There are still unresolved questions about what these declarations will mean in practice. AMLO must still reckon with NAFTA, as the U.S., Mexican, and Canadian parliaments prepare to ratify an agreement that basically upholds the repudiated economic model. His administration is very aware of the leverage of international financial markets and investors, who punished Mexico for electing a leftist with a commitment to poverty alleviation by causing a temporary drop in the peso and stock market. His team will need to walk a fine line on macroeconomic policy.
Meanwhile, while environmentalists have celebrated the fracking ban, but AMLO’s ongoing commitment to oil drilling and the extractivist model in general contradicts his pledges to protect the environment. Critical moments will arise with the construction of the Maya Train in southern Mexico, the Mexico City airport expansion, and promotion of private- and public-sector megaprojects, especially in the largely peasant, Indigenous southern part of the country. AMLO has put these projects to referendum votes, a clear challenge to elite, undemocratic power structures in the country. At the same time, there are clear deficiencies in these voting processes, which have placed polling stations in areas comprising just 82% of the population, and both votes only represented 1 percent or less of the population.
Yet the symbolism and substance of his inauguration portended signs of a positive shift in the way politics are practiced in Mexico. His speech in the Zócalo emphasized 100 commitments for his administration, in which he emphasized measures to reduce waste in the government while expanding social programs. As a powerful symbol, just hours before the inauguration, the luxurious presidential mansion reopened as a public museum.
However, the100 commitments revealed a few conspicuous absences. Despite achieving close to equal representation of women in the cabinet and in congress through massive wins for candidates of his MORENA party in the recent elections, the new president did not mention women’s rights or ending violence against women. He included a vow to expand childcare, but not to defend sexual and reproductive rights. He also did not mention specifically the tens of thousands of disappeared persons in Mexico and their families who desperately search for them. Both these problems go to the root of endemic violence and inequality in Mexico. There is widespread concern that Lopez Obrador has not addressed them sufficiently and that his proposals regarding a continuation of the US-backed War on Drugs bear an alarming resemblance to those of past leaders. The Mexican population widely considers the war on drugs a failure and a cause of the record homicide rates that the nation has seen since 2007. Non-governmental organizations and activists have vowed to maintain pressure on the new government to develop and implement specific programs to address these deep-seated issues.
The AMLO administration faces huge challenges domestically and abroad, not the least of which is how to respond to a white nationalist, anti-immigrant government on its border, led by an erratic and autocratic president. AMLO greeted Mike Pence and Ivanka Trump cordially at the inauguration, as he did Miguel Diaz-Canel of Cuba, Evo Morales of Bolivia, and Nicolás Maduro of Venezuela.
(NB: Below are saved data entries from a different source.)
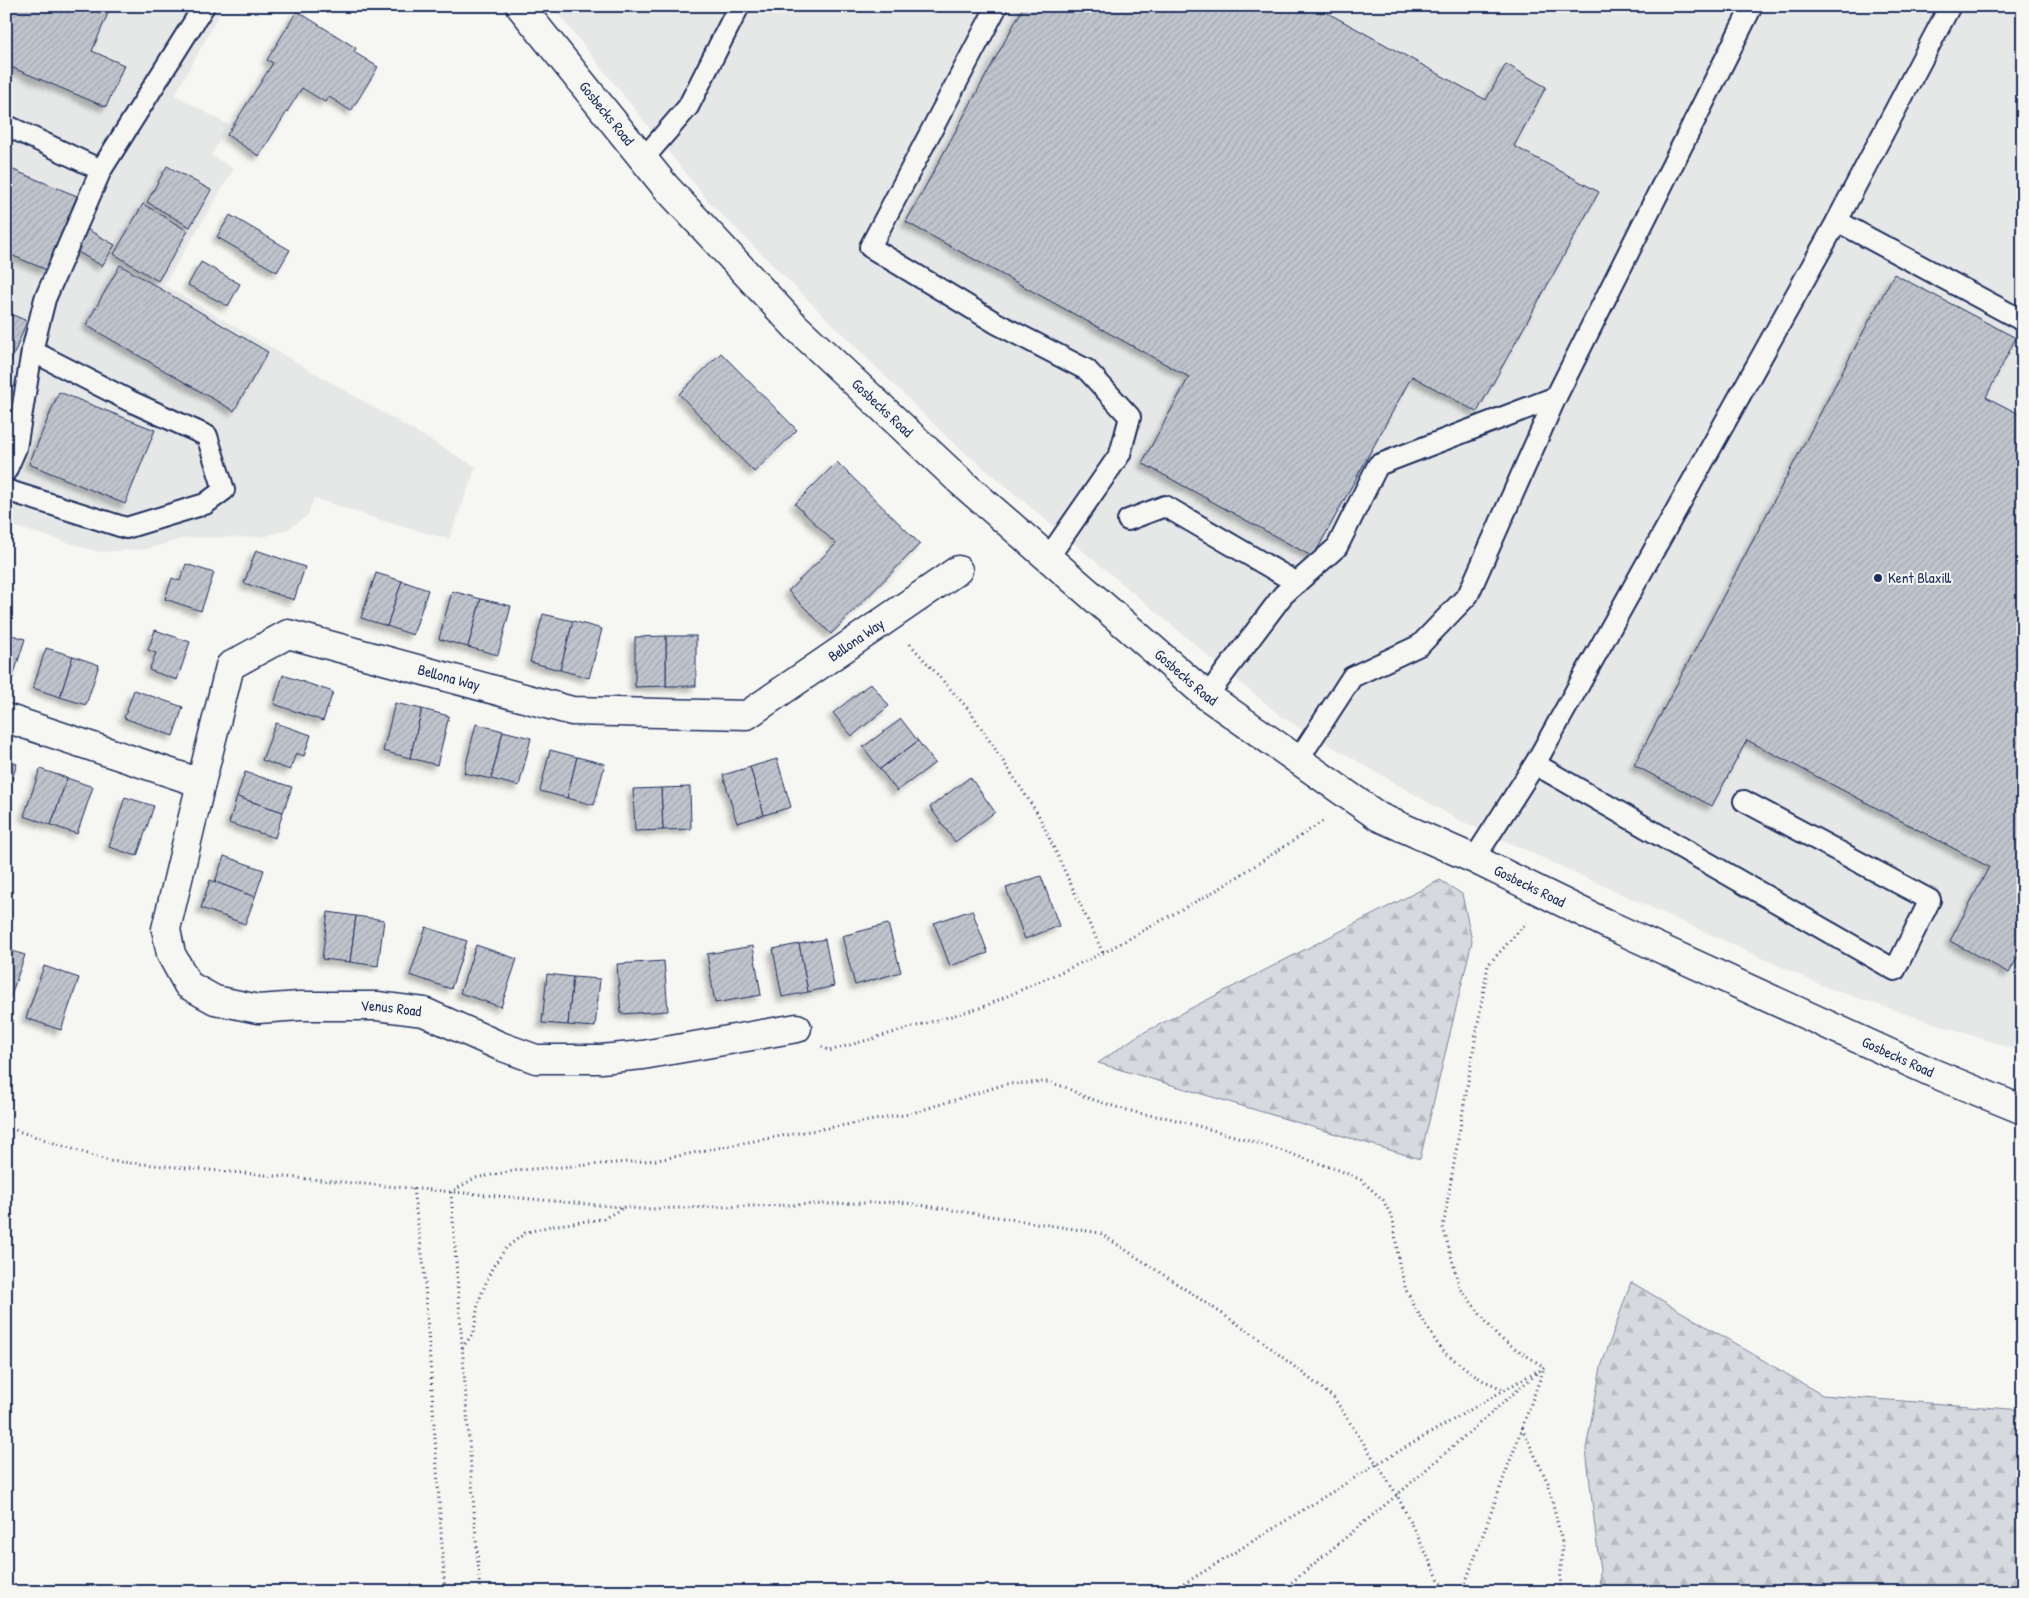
<svg xmlns="http://www.w3.org/2000/svg" width="2029" height="1598" font-family="'Patrick Hand',sans-serif">
<style>
.built{fill:#e6e7e7}
.forest{fill:url(#forest-firs);stroke:#78849e}
.building{fill:url(#building-hatch);stroke:#1b2f5e;filter:url(#shadow)}
.lines{fill:none;stroke-linecap:round;stroke-linejoin:round}
.lane-casing{stroke:#1b2f5e;stroke-width:24}
.street-casing{stroke:#1b2f5e;stroke-width:31}
.secondary-casing{stroke:#1b2f5e;stroke-width:31}
.path{stroke:#1b2f5e;stroke-width:3;stroke-dasharray:1 4;stroke-linecap:butt}
.lane{stroke:#f6f6f2;stroke-width:20}
.street{stroke:#f6f6f2;stroke-width:28}
.secondary{stroke:#f6f6f2;stroke-width:28}
.poi-dot{fill:#1b2f5e;stroke:#f6f6f2;stroke-width:2}
.labels{text-anchor:middle;stroke-width:4;stroke-linejoin:round;paint-order:stroke}
.street-label{font-size:15px;fill:#1b2f5e;stroke:#f6f6f2}
.poi-label{font-size:15px;fill:#1b2f5e;stroke:#f6f6f2;text-anchor:start}
</style>
<defs>
<pattern id="forest-firs" width="22" height="20" patternUnits="userSpaceOnUse" patternTransform="scale(1.25)"><rect width="22" height="20" fill="#d6d9dd"/><path d="M5 1l3.5 6h-7zM16 11l3.5 6h-7z" fill="#b7bbc0"/></pattern>
<pattern id="building-hatch" width="6" height="6" patternUnits="userSpaceOnUse" patternTransform="scale(1.25)"><rect width="6" height="6" fill="#c0c4cd"/><path d="M-1 1l2-2M0 6l6-6M5 7l2-2" fill="none" stroke="#a4a9b2"/></pattern>
<filter id="shadow"><feDropShadow dx="-4.5" dy="4.5" stdDeviation="2.5" flood-color="#0004"/></filter>
</defs>
<rect width="100%" height="100%" fill="#f6f6f2"/>
<filter id="ink" filterUnits="userSpaceOnUse"><feTurbulence type="fractalNoise" baseFrequency=".02" numOctaves="2"/><feDisplacementMap in="SourceGraphic" scale="10" xChannelSelector="R" yChannelSelector="G"/><feConvolveMatrix kernelMatrix="1 2 1 2 8 2 1 2 1" color-interpolation-filters="sRGB"/></filter>
<g filter="url(#ink)">
<!-- built -->
<g class="built">
<path d="M6 6H224L175 95 229 125 211 155 234 169 164 285 476 467 449 539 396 525 314 498 308 515 290 528 263 537 186 538 146 549 99 552 6 524Z"/>
<path d="M552 6H2023V1052L1830 989 1457 819 1283 718 950 440 709 202Z"/>
</g>
<!-- forest -->
<g class="forest">
<path d="M1440 880 1462 894 1472 941 1420 1159 1098 1063 1137 1036Z"/>
<path d="M1631 1282 1822 1395 2023 1410V1592H1599L1600 1571 1586 1449 1601 1367Z"/>
</g>
<!-- building -->
<g class="building">
<path d="M6 6H111L92 51 124 65 106 107 6 65Z"/>
<path d="M1024 6H1315L1486 100 1506 64 1546 87 1514 146 1599 192 1477 412 1412 376 1313 557 1142 463 1189 377 906 222Z"/>
<path d="M297 11 356 48 354 52 378 67 351 111 328 96 325 102 302 88 259 156 227 135 273 63 267 60Z"/>
<path d="M167 166 211 190 190 227 147 202Z"/>
<path d="M6 167 77 196 47 270 6 253Z"/>
<path d="M143 204 188 231 158 281 114 254Z"/>
<path d="M230 215 290 250 277 272 217 237Z"/>
<path d="M85 228 115 245 102 266 73 249Z"/>
<path d="M201 262 240 284 228 306 188 285Z"/>
<path d="M120 265 268 352 234 411 86 325Z"/>
<path d="M1894 274 2016 338 1986 397 2023 416V947L2009 973 1950 941 1989 867 1747 740 1712 806 1634 765Z"/>
<path d="M6 312 27 321 6 374Z"/>
<path d="M721 353 797 430 754 472 679 394Z"/>
<path d="M59 392 155 430 125 504 29 464Z"/>
<path d="M837 462 920 544 831 634 788 591 836 544 795 504Z"/>
<path d="M256 550 305 567 294 600 244 583Z"/>
<path d="M186 564 214 573 201 611 165 599 172 578 180 581Z"/>
<path d="M376 573 402 581 387 626 361 618Z"/>
<path d="M402 581 428 590 413 635 387 626Z"/>
<path d="M452 591 481 599 468 647 439 639Z"/>
<path d="M481 599 511 606 498 655 468 647Z"/>
<path d="M543 614 573 621 560 670 530 662Z"/>
<path d="M573 621 602 629 589 678 560 670Z"/>
<path d="M155 630 190 642 177 680 149 670 156 653 148 650Z"/>
<path d="M6 633 25 639 12 680 6 678Z"/>
<rect x="666" y="636" width="30" height="50"/>
<path d="M666 636V686L635 687V637Z"/>
<path d="M46 648 73 656 60 697 33 688Z"/>
<path d="M73 656 99 665 86 705 60 697Z"/>
<path d="M283 675 333 692 323 721 274 704Z"/>
<path d="M871 683 889 706 852 736 833 713Z"/>
<path d="M134 690 183 707 173 736 124 718Z"/>
<path d="M395 703 422 709 410 758 383 751Z"/>
<path d="M422 709 449 716 437 765 410 758Z"/>
<path d="M901 719 918 741 880 769 863 747Z"/>
<path d="M276 723 311 735 304 756 296 753 290 770 262 760Z"/>
<path d="M476 724 503 731 491 779 464 773Z"/>
<path d="M503 731 531 738 519 786 491 779Z"/>
<path d="M918 741 935 763 897 791 880 769Z"/>
<path d="M550 750 577 757 567 798 540 791Z"/>
<path d="M577 757 605 764 594 805 567 798Z"/>
<path d="M777 759 791 807 764 815 750 767Z"/>
<path d="M6 760 17 764 6 797Z"/>
<path d="M750 767 764 815 737 823 723 775Z"/>
<path d="M40 769 67 778 51 825 24 816Z"/>
<path d="M245 772 292 787 283 812 237 797Z"/>
<path d="M970 777 995 812 955 842 930 807Z"/>
<path d="M67 778 93 787 77 834 51 825Z"/>
<path d="M690 787 691 829 663 830 661 788Z"/>
<path d="M661 788 663 830 635 831 633 789Z"/>
<path d="M125 797 154 806 137 856 109 847Z"/>
<path d="M237 797 283 812 275 838 229 823Z"/>
<path d="M224 856 264 870 255 897 215 882Z"/>
<path d="M1041 876 1059 926 1025 939 1006 888Z"/>
<path d="M210 880 255 897 245 924 201 908Z"/>
<path d="M972 910 988 953 950 966 934 923Z"/>
<path d="M328 912 356 916 350 962 322 959Z"/>
<path d="M356 916 384 920 378 966 350 962Z"/>
<path d="M888 924 901 972 855 985 842 936Z"/>
<path d="M426 927 467 941 451 989 410 975Z"/>
<path d="M825 939 834 986 808 992 799 944Z"/>
<path d="M799 944 808 992 782 997 773 949Z"/>
<path d="M476 945 517 959 501 1007 460 993Z"/>
<path d="M753 946 761 995 715 1003 707 954Z"/>
<path d="M6 949 25 955 10 998 6 997Z"/>
<path d="M664 961 668 1011 621 1014 617 964Z"/>
<path d="M44 966 79 978 61 1030 26 1018Z"/>
<path d="M547 974 573 977 568 1025 542 1023Z"/>
<path d="M573 977 600 979 595 1027 568 1025Z"/>
</g>
<g class="lines">
<!-- lane casing -->
<g class="lane-casing">
<g id="lane">
<path d="M997 6 870 247 996 323 1087 370 1130 417 1120 454 1048 558"/>
<path d="M12 128 101 170"/>
<path d="M643 159 688 107 739 6"/>
<path d="M1837 221 1950 6"/>
<path d="M6 471 16 448 32 351"/>
<path d="M6 490 126 528 205 504 224 490 207 436 130 401 32 351 45 299 101 170 204 6"/>
<path d="M1128 520 1165 506 1297 583"/>
<path d="M1207 696 1283 595 1337 547 1378 465 1556 397"/>
<path d="M1298 760 1352 677 1420 645 1468 595 1556 397 1752 6"/>
<path d="M1535 764 1895 970 1930 900 1744 801"/>
<path d="M1474 859 1535 764 1837 221 2023 321"/>
</g>
</g>
<!-- street casing -->
<g class="street-casing">
<g id="street">
<path id="s1" d="M6 718 201 783 230 666 288 634 572 711 747 715 958 570"/>
<path id="s2" d="M201 783 166 929 171 954 188 985 215 1000 258 1009 300 1006H377L424 1012 500 1046 536 1059H601L643 1055 797 1028"/>
</g>
</g>
<!-- secondary casing -->
<g class="secondary-casing">
<g id="secondary">
<path id="s3" d="M520 6 665 186 796 327 961 482 1207 696 1379 817 1474 859 1609 925 1933 1073 2023 1110"/>
</g>
</g>
<!-- path -->
<g class="path">
<path d="M910 644 970 711 1038 814 1103 953"/>
<path d="M822 1046 829 1051 983 1007 1103 953 1222 887 1325 820"/>
<path d="M6 1127 109 1161 642 1209 900 1202 1100 1233 1253 1334 1334 1398 1397 1495 1544 1367 1498 1337 1460 1288 1443 1227 1488 965 1527 922"/>
<path d="M413 1189 424 1269 445 1592"/>
<path d="M462 1348 474 1332 478 1303 492 1268 506 1248 525 1233 550 1226 603 1219 623 1208"/>
<path d="M1522 1428 1548 1483 1562 1542 1560 1592"/>
<path d="M480 1592 451 1192 475 1178 519 1170 657 1160 764 1139 909 1114 1006 1084 1048 1082 1065 1087 1085 1097 1116 1107 1142 1114 1169 1118 1252 1141 1339 1170 1361 1180 1383 1200 1393 1219 1399 1264 1406 1290 1417 1311 1442 1351 1482 1380 1505 1390"/>
<path d="M1171 1592 1377 1464 1537 1371"/>
<path d="M1280 1592 1397 1495 1445 1592"/>
<path d="M1462 1592 1544 1368"/>
</g>
<!-- lane -->
<use href="#lane" class="lane"/>
<!-- street -->
<use href="#street" class="street"/>
<!-- secondary -->
<use href="#secondary" class="secondary"/>
</g>
</g>
<!-- markers -->
<circle class="poi-dot" cx="1878" cy="578" r="5"/>
<g class="labels">
<!-- street labels -->
<g class="street-label">
<text dy="5" stroke="none"><textPath href="#s3" startOffset="138">Gosbecks Road</textPath></text>
<text dy="5" stroke="none"><textPath href="#s3" startOffset="542">Gosbecks Road</textPath></text>
<text dy="5" stroke="none"><textPath href="#s1" startOffset="994">Bellona Way</textPath></text>
<text dy="5" stroke="none"><textPath href="#s3" startOffset="948">Gosbecks Road</textPath></text>
<text dy="5" stroke="none"><textPath href="#s1" startOffset="559">Bellona Way</textPath></text>
<text dy="5" stroke="none"><textPath href="#s3" startOffset="1352">Gosbecks Road</textPath></text>
<text dy="5" stroke="none"><textPath href="#s2" startOffset="419">Venus Road</textPath></text>
<text dy="5" stroke="none"><textPath href="#s3" startOffset="1758">Gosbecks Road</textPath></text>
</g>
<!-- poi labels -->
<g class="poi-label">
<text x="1888" y="583">Kent Blaxill</text>
</g>
</g>
<!-- margin -->
<rect width="2029" height="1598" fill="none" stroke="#f6f6f2" stroke-width="25"/>
<rect x="12" y="12" width="2004" height="1573" fill="none" stroke="#1b2f5e" stroke-width="2" filter="url(#ink)"/>
</svg>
Among the first acts of the new government was the signing of an “Integral Development Plan” with the Northern Triangle countries of Honduras, El Salvador, and Guatemala, many of whose citizens have joined the continued exodus through Mexico toward the United States. Although few details are known, the agreement includes development measures for the three countries to reduce forced migration. The leaders signed the pact without the U.S. government—a departure from the Washington-led initiatives that in part have caused the exodus.
There seems to be a recognition that the best strategy Mexico can have for healthy U.S.-Mexican relations is to stand on its own two feet. Instead of confronting the United States, the new government aims to reduce dependency by building relations around the world, developing transparent diplomacy, and consolidating democracy within.
In that endeavor, it will have plenty of allies in the international community. Mexico is well-positioned to become an example for upholding the human rights conventions and international laws that the Trump administration has vowed to dismantle.